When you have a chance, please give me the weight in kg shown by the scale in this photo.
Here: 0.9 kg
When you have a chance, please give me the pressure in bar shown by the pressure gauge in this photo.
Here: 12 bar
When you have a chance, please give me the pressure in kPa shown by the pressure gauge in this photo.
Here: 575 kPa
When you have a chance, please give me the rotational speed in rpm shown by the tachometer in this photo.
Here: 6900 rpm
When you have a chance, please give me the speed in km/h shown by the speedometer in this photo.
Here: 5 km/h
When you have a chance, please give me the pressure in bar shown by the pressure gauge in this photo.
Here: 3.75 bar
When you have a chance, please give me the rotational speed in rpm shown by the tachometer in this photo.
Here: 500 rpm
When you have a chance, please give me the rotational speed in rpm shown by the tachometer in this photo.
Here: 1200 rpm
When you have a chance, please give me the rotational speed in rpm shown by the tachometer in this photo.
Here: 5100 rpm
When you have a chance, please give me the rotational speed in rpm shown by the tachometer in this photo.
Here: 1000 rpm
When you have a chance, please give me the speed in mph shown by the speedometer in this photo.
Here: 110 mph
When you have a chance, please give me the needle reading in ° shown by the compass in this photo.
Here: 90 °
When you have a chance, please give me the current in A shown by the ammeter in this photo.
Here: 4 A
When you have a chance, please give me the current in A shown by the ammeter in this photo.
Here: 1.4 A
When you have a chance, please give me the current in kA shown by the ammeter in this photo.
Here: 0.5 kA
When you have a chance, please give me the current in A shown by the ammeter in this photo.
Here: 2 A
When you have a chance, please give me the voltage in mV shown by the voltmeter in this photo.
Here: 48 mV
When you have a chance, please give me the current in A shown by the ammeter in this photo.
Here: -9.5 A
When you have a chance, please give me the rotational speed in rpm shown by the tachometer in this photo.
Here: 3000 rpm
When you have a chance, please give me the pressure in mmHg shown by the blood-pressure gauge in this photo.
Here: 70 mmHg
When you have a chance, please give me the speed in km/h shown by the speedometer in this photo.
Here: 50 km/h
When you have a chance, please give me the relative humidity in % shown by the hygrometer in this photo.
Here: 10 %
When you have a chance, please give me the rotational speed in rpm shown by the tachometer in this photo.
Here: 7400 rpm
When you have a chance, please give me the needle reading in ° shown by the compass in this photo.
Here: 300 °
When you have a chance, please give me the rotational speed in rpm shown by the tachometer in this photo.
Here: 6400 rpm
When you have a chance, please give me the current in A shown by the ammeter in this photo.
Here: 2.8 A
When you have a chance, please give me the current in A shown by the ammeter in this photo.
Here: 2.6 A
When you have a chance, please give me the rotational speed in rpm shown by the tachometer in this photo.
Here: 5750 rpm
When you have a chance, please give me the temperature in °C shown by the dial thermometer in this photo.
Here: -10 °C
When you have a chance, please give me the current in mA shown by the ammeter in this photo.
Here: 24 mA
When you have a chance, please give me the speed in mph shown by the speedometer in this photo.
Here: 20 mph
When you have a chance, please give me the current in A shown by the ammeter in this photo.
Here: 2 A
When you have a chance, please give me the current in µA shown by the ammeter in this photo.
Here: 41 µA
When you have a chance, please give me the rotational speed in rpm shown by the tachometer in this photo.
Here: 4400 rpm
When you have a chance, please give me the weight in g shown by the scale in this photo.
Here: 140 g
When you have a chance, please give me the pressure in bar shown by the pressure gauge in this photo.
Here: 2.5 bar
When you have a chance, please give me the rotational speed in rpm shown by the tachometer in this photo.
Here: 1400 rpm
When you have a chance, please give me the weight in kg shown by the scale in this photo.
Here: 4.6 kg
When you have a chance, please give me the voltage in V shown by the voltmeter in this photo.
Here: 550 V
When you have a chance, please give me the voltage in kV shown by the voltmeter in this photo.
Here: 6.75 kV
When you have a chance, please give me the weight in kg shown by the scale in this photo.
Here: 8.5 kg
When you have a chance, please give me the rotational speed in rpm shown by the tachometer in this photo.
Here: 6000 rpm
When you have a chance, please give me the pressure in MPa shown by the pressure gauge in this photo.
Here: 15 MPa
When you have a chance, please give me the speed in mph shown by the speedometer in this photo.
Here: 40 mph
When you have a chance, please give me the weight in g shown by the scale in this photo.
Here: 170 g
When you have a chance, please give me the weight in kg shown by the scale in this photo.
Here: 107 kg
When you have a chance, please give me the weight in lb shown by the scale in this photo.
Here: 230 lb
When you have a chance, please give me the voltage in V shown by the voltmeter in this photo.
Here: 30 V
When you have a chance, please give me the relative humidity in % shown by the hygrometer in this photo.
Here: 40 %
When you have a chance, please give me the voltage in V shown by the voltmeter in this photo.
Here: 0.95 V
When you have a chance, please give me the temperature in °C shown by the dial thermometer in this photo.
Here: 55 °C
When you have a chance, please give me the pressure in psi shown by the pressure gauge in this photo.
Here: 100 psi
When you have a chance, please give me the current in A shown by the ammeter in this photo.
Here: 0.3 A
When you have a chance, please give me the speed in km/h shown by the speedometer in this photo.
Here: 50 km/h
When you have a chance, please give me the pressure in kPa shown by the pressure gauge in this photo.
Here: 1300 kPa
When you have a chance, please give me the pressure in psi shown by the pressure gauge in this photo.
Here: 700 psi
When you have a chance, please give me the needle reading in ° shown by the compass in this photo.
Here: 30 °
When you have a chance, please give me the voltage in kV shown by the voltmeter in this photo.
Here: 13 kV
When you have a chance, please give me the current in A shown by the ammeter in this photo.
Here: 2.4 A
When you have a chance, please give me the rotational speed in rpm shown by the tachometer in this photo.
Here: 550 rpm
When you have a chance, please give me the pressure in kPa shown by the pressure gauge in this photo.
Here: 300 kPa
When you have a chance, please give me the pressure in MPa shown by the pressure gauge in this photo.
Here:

━━━━━━━━━━━━━━━━━━━━

Reproduce verbatim every line of the listing above, starting with its first line and continuing through the line containing "Here: 6900 rpm", with both of those lines included.

Answer to this problem:
When you have a chance, please give me the weight in kg shown by the scale in this photo.
Here: 0.9 kg
When you have a chance, please give me the pressure in bar shown by the pressure gauge in this photo.
Here: 12 bar
When you have a chance, please give me the pressure in kPa shown by the pressure gauge in this photo.
Here: 575 kPa
When you have a chance, please give me the rotational speed in rpm shown by the tachometer in this photo.
Here: 6900 rpm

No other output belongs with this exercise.